Download or read book The Power of Petitioning in Early Modern Britain written by Brodie Waddell and published by UCL Press. This book was released on 2024-05-21 with total page 289 pages. Available in PDF, EPUB and Kindle. Book excerpt: The ‘humble petition’ was ubiquitous in early modern society and featured prominently in crucial moments such as the outbreak of the civil wars and in everyday local negotiations about taxation, welfare and litigation. People at all levels of society – from noblemen to paupers – used petitions to make their voices heard and these are valuable sources for mapping the structures of authority and agency that framed early modern society. The Power of Petitioning in Early Modern Britain offers a holistic study of this crucial topic in early modern British history. The contributors survey a vast range of sources, showing the myriad ways people petitioned the authorities from the sixteenth to the eighteenth centuries. They cross the jurisdictional, sub-disciplinary and chronological boundaries that have otherwise constrained the current scholarly literature on petitioning and popular political engagement. Teasing out broad conclusions from innumerable smaller interventions in public life, they not only address the aims, attitudes and strategies of those involved, but also assesses the significance of the processes they used. This volume makes it possible to rethink the power of petitioning and to re-evaluate broad trends regarding political culture, institutional change and state formation.

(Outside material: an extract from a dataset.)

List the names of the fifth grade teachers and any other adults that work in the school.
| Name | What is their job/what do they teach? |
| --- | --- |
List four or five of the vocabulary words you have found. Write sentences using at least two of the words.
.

Book A Companion to the Reformation in Scotland  c 1525   1638

Download or read book A Companion to the Reformation in Scotland c 1525 1638 written by Ian Hazlett and published by BRILL. This book was released on 2021-12-13 with total page 796 pages. Available in PDF, EPUB and Kindle. Book excerpt: A Companion to the Reformation in Scotland deals with the making, shaping, and development of the Scottish Reformation. 28 authors offer new analyses of various features of a religious revolution and select personalities in evolving theological, cultural, and political contexts.

Book The Clergy in Early Modern Scotland

Download or read book The Clergy in Early Modern Scotland written by Michelle D. Brock and published by Boydell & Brewer. This book was released on 2021 with total page 290 pages. Available in PDF, EPUB and Kindle. Book excerpt: A nuanced approach to the role played by clerics at a turbulent time for religious affairs.

Book History of Universities

    Book Details:
  • Author : Mordechai Feingold
  • Publisher : Oxford University Press
  • Release : 2017-02-09
  • ISBN : 0192525557
  • Pages : 287 pages

Download or read book History of Universities written by Mordechai Feingold and published by Oxford University Press. This book was released on 2017-02-09 with total page 287 pages. Available in PDF, EPUB and Kindle. Book excerpt: Volume XXIX/2 of History of Universities contains the customary mix of learned articles and book reviews which makes this publication such an indispensable tool for the historian of higher education. This special issue, guest edited by Alexander Broadie, particularly focuses on Seventeenth-Century Scottish Philosophers and their Philosophy. The volume is, as always, a lively combination of original research and invaluable reference material.